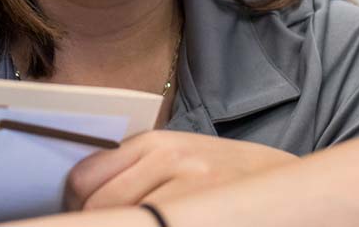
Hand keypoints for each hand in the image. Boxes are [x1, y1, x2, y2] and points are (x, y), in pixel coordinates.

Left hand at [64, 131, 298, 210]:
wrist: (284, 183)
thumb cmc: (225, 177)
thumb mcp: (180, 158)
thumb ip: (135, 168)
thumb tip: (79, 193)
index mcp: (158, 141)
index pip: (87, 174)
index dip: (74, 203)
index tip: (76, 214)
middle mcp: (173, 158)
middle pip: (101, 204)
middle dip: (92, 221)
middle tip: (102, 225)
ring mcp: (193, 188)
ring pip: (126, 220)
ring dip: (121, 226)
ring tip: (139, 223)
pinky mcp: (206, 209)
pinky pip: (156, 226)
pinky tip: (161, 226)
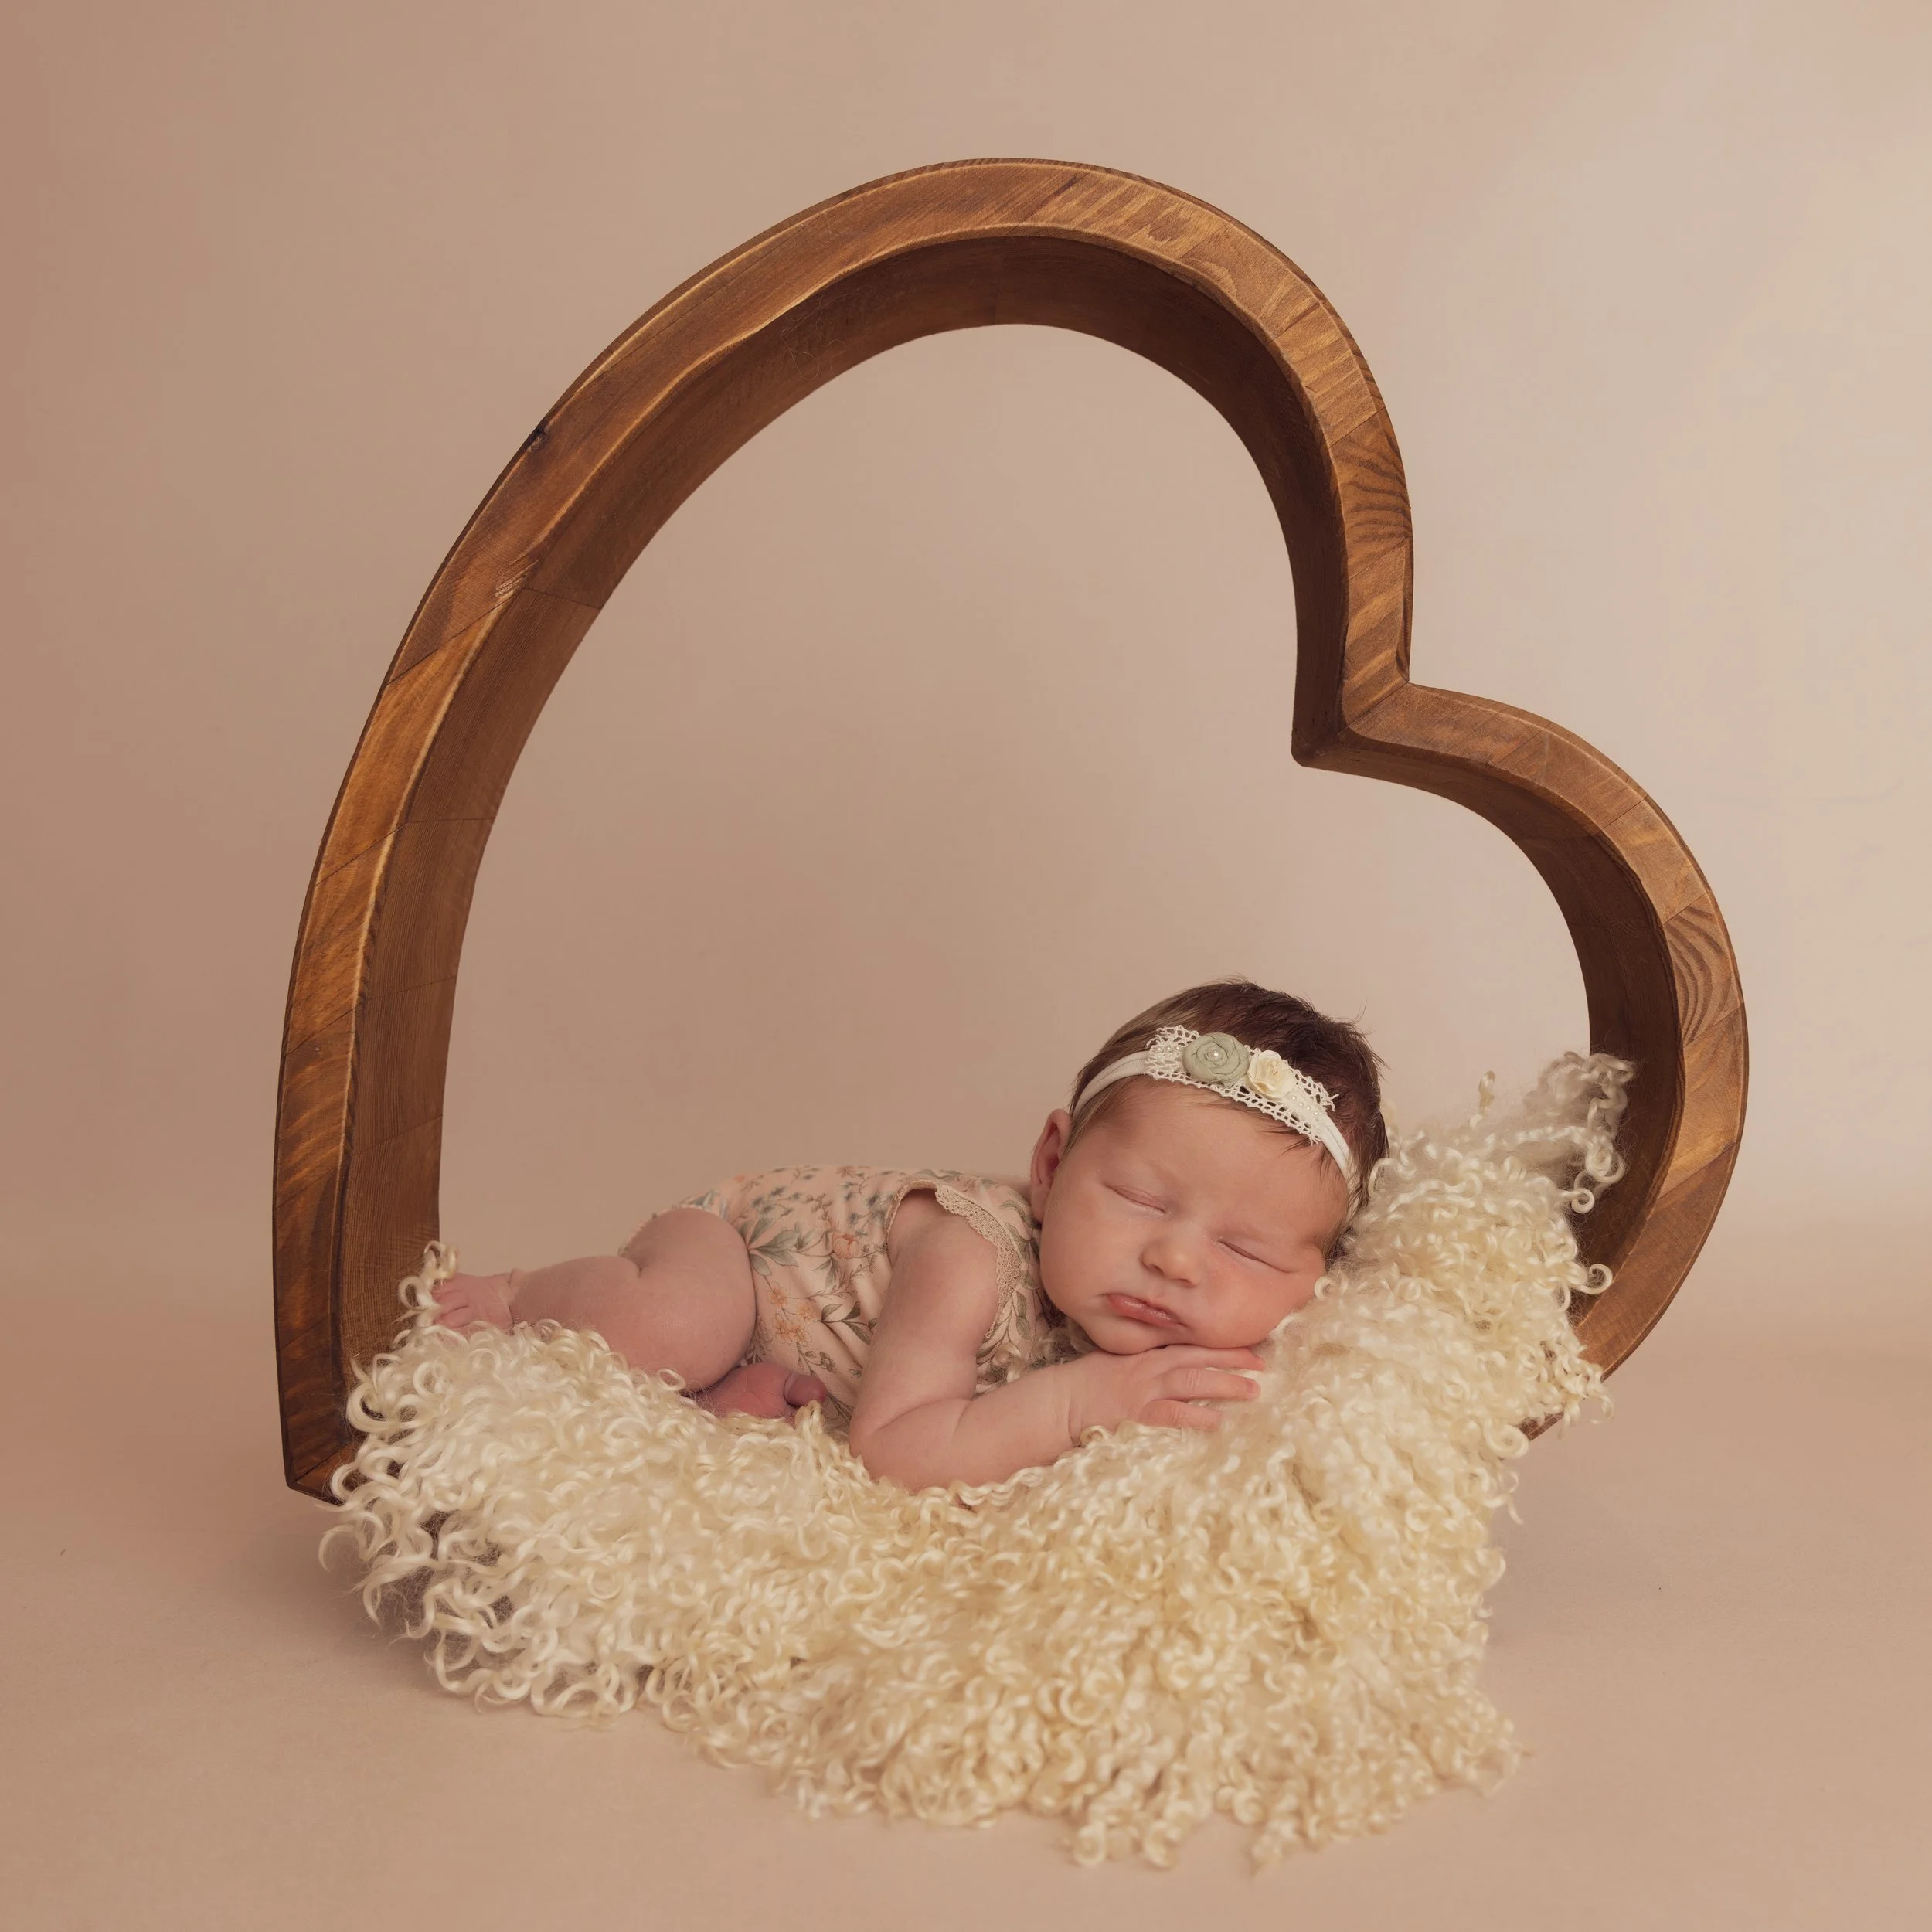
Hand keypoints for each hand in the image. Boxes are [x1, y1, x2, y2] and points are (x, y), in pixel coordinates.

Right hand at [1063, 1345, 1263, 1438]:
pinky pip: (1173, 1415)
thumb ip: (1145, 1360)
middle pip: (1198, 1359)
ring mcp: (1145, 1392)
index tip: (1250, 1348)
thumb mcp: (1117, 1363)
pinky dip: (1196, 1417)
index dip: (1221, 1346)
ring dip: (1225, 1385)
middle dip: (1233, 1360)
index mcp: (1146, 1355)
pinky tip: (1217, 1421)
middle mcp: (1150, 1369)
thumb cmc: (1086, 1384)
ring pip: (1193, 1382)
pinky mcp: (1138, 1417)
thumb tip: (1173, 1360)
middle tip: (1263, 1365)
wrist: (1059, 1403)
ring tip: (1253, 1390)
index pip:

> _Problem requirements_
A faithful reproduction of every entry, with no pictures, is the expected answer.

> _Solution for this problem_
Hand keypoints for each hand in the image. Boxes are [x1, y1, x2, y2] and points are (x, y), in pixel coordinates.

Left hand at [64, 131, 298, 210]:
wrist: (284, 183)
thumb cmc: (225, 177)
thumb mcp: (180, 158)
thumb ip: (135, 168)
thumb tip: (79, 193)
index mcp: (158, 141)
index pip: (87, 174)
index dip: (74, 203)
index tip: (76, 214)
middle mcp: (173, 158)
middle pip: (101, 204)
middle dip: (92, 221)
middle tip: (102, 225)
ring mcp: (193, 188)
ring pip: (126, 220)
ring dip: (121, 226)
ring tip: (139, 223)
pinky mcp: (206, 209)
pinky pip: (156, 226)
pinky tip: (161, 226)
Hand keypoints for each hand in the image. Boxes are [x1, y1, x2, y2] and points are (x, y), in pixel coordinates.

Right hand at [1063, 1345, 1263, 1438]:
pinky pip: (1173, 1415)
thumb ip: (1145, 1360)
middle pip: (1198, 1359)
ring mcp: (1145, 1392)
index tip: (1250, 1348)
thumb mcp: (1117, 1363)
pinky dip: (1196, 1417)
index dip: (1221, 1346)
ring dip: (1225, 1385)
middle dip: (1233, 1360)
index mcp: (1146, 1355)
pinky tip: (1217, 1421)
middle mcp: (1150, 1369)
thumb cmc: (1086, 1384)
ring pip: (1193, 1382)
pinky mcp: (1138, 1417)
thumb tip: (1173, 1360)
middle tip: (1263, 1365)
wrist: (1059, 1403)
ring tip: (1253, 1390)
index pip:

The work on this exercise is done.